## Problem statement
Could you write out the data that follows, exactly and in full?

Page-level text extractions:
------
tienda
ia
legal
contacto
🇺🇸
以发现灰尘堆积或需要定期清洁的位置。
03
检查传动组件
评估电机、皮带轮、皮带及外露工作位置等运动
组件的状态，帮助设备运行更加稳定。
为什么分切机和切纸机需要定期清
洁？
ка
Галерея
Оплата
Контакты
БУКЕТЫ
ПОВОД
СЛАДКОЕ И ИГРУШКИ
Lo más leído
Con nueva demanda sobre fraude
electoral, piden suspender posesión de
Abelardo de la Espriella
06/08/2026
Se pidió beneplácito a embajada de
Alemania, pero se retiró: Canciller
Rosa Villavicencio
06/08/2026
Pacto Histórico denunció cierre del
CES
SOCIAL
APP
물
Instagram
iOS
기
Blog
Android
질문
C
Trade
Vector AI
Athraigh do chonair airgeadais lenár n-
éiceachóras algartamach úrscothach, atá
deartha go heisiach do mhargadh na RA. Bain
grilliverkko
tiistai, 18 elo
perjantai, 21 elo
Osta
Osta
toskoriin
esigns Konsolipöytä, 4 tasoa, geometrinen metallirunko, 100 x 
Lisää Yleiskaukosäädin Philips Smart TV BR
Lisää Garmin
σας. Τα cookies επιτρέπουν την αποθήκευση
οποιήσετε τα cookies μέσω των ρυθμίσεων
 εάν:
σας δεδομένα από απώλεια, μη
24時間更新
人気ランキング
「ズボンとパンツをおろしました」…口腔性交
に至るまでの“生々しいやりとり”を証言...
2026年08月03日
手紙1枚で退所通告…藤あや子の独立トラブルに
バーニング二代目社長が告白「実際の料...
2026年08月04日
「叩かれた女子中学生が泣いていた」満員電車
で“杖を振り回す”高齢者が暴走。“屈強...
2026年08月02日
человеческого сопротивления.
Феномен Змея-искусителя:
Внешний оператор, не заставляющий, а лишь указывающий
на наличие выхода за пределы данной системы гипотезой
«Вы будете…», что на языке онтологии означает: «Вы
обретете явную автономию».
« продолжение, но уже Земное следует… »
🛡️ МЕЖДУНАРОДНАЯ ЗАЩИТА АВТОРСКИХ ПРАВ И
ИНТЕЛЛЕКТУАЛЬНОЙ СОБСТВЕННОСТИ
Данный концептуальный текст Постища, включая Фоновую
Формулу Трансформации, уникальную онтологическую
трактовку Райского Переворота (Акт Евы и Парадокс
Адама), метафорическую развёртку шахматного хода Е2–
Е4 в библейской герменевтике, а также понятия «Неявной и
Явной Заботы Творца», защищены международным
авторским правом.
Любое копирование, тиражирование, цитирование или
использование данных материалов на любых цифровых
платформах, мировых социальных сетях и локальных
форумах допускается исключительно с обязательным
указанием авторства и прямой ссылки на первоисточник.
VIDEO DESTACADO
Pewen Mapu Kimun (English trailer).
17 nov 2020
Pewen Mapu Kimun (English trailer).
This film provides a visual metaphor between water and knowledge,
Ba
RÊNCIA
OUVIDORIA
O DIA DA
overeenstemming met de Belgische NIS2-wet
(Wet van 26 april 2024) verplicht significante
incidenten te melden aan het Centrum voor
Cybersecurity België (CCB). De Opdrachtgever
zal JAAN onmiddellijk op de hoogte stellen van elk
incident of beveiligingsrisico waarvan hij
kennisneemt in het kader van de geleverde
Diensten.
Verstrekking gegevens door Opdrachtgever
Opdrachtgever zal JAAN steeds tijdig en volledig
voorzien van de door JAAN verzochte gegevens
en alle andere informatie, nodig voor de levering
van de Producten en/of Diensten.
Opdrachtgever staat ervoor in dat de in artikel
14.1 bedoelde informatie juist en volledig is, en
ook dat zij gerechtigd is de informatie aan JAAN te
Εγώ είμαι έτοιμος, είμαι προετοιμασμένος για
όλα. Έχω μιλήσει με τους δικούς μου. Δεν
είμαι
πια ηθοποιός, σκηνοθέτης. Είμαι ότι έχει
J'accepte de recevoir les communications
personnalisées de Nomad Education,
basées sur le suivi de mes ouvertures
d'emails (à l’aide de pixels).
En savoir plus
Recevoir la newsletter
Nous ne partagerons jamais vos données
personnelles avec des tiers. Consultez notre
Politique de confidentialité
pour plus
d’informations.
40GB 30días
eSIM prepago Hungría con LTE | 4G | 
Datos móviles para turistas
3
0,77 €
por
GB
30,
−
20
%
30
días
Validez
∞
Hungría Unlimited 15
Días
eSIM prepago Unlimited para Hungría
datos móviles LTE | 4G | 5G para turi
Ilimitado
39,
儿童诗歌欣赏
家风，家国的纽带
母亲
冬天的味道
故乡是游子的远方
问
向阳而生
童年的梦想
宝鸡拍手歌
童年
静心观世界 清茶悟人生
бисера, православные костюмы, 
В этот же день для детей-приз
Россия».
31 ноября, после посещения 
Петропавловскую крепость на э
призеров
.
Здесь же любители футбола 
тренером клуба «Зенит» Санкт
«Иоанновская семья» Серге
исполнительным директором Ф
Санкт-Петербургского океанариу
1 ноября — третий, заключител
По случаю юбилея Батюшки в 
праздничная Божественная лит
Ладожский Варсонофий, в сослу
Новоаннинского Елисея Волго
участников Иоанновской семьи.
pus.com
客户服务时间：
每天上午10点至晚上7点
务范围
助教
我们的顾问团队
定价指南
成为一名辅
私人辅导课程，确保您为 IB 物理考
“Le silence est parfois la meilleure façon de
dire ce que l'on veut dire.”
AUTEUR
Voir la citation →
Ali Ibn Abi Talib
------
## Exercise result
tienda
ia
legal
contacto
🇺🇸
以发现灰尘堆积或需要定期清洁的位置。
03
检查传动组件
评估电机、皮带轮、皮带及外露工作位置等运动
组件的状态，帮助设备运行更加稳定。
为什么分切机和切纸机需要定期清
洁？
ка
Галерея
Оплата
Контакты
БУКЕТЫ
ПОВОД
СЛАДКОЕ И ИГРУШКИ
Lo más leído
Con nueva demanda sobre fraude
electoral, piden suspender posesión de
Abelardo de la Espriella
06/08/2026
Se pidió beneplácito a embajada de
Alemania, pero se retiró: Canciller
Rosa Villavicencio
06/08/2026
Pacto Histórico denunció cierre del
CES
SOCIAL
APP
물
Instagram
iOS
기
Blog
Android
질문
C
Trade
Vector AI
Athraigh do chonair airgeadais lenár n-
éiceachóras algartamach úrscothach, atá
deartha go heisiach do mhargadh na RA. Bain
grilliverkko
tiistai, 18 elo
perjantai, 21 elo
Osta
Osta
toskoriin
esigns Konsolipöytä, 4 tasoa, geometrinen metallirunko, 100 x 
Lisää Yleiskaukosäädin Philips Smart TV BR
Lisää Garmin
σας. Τα cookies επιτρέπουν την αποθήκευση
οποιήσετε τα cookies μέσω των ρυθμίσεων
 εάν:
σας δεδομένα από απώλεια, μη
24時間更新
人気ランキング
「ズボンとパンツをおろしました」…口腔性交
に至るまでの“生々しいやりとり”を証言...
2026年08月03日
手紙1枚で退所通告…藤あや子の独立トラブルに
バーニング二代目社長が告白「実際の料...
2026年08月04日
「叩かれた女子中学生が泣いていた」満員電車
で“杖を振り回す”高齢者が暴走。“屈強...
2026年08月02日
человеческого сопротивления.
Феномен Змея-искусителя:
Внешний оператор, не заставляющий, а лишь указывающий
на наличие выхода за пределы данной системы гипотезой
«Вы будете…», что на языке онтологии означает: «Вы
обретете явную автономию».
« продолжение, но уже Земное следует… »
🛡️ МЕЖДУНАРОДНАЯ ЗАЩИТА АВТОРСКИХ ПРАВ И
ИНТЕЛЛЕКТУАЛЬНОЙ СОБСТВЕННОСТИ
Данный концептуальный текст Постища, включая Фоновую
Формулу Трансформации, уникальную онтологическую
трактовку Райского Переворота (Акт Евы и Парадокс
Адама), метафорическую развёртку шахматного хода Е2–
Е4 в библейской герменевтике, а также понятия «Неявной и
Явной Заботы Творца», защищены международным
авторским правом.
Любое копирование, тиражирование, цитирование или
использование данных материалов на любых цифровых
платформах, мировых социальных сетях и локальных
форумах допускается исключительно с обязательным
указанием авторства и прямой ссылки на первоисточник.
VIDEO DESTACADO
Pewen Mapu Kimun (English trailer).
17 nov 2020
Pewen Mapu Kimun (English trailer).
This film provides a visual metaphor between water and knowledge,
Ba
RÊNCIA
OUVIDORIA
O DIA DA
overeenstemming met de Belgische NIS2-wet
(Wet van 26 april 2024) verplicht significante
incidenten te melden aan het Centrum voor
Cybersecurity België (CCB). De Opdrachtgever
zal JAAN onmiddellijk op de hoogte stellen van elk
incident of beveiligingsrisico waarvan hij
kennisneemt in het kader van de geleverde
Diensten.
Verstrekking gegevens door Opdrachtgever
Opdrachtgever zal JAAN steeds tijdig en volledig
voorzien van de door JAAN verzochte gegevens
en alle andere informatie, nodig voor de levering
van de Producten en/of Diensten.
Opdrachtgever staat ervoor in dat de in artikel
14.1 bedoelde informatie juist en volledig is, en
ook dat zij gerechtigd is de informatie aan JAAN te
Εγώ είμαι έτοιμος, είμαι προετοιμασμένος για
όλα. Έχω μιλήσει με τους δικούς μου. Δεν
είμαι
πια ηθοποιός, σκηνοθέτης. Είμαι ότι έχει
J'accepte de recevoir les communications
personnalisées de Nomad Education,
basées sur le suivi de mes ouvertures
d'emails (à l’aide de pixels).
En savoir plus
Recevoir la newsletter
Nous ne partagerons jamais vos données
personnelles avec des tiers. Consultez notre
Politique de confidentialité
pour plus
d’informations.
40GB 30días
eSIM prepago Hungría con LTE | 4G | 
Datos móviles para turistas
3
0,77 €
por
GB
30,
−
20
%
30
días
Validez
∞
Hungría Unlimited 15
Días
eSIM prepago Unlimited para Hungría
datos móviles LTE | 4G | 5G para turi
Ilimitado
39,
儿童诗歌欣赏
家风，家国的纽带
母亲
冬天的味道
故乡是游子的远方
问
向阳而生
童年的梦想
宝鸡拍手歌
童年
静心观世界 清茶悟人生
бисера, православные костюмы, 
В этот же день для детей-приз
Россия».
31 ноября, после посещения 
Петропавловскую крепость на э
призеров
.
Здесь же любители футбола 
тренером клуба «Зенит» Санкт
«Иоанновская семья» Серге
исполнительным директором Ф
Санкт-Петербургского океанариу
1 ноября — третий, заключител
По случаю юбилея Батюшки в 
праздничная Божественная лит
Ладожский Варсонофий, в сослу
Новоаннинского Елисея Волго
участников Иоанновской семьи.
pus.com
客户服务时间：
每天上午10点至晚上7点
务范围
助教
我们的顾问团队
定价指南
成为一名辅
私人辅导课程，确保您为 IB 物理考
“Le silence est parfois la meilleure façon de
dire ce que l'on veut dire.”
AUTEUR
Voir la citation →
Ali Ibn Abi Talib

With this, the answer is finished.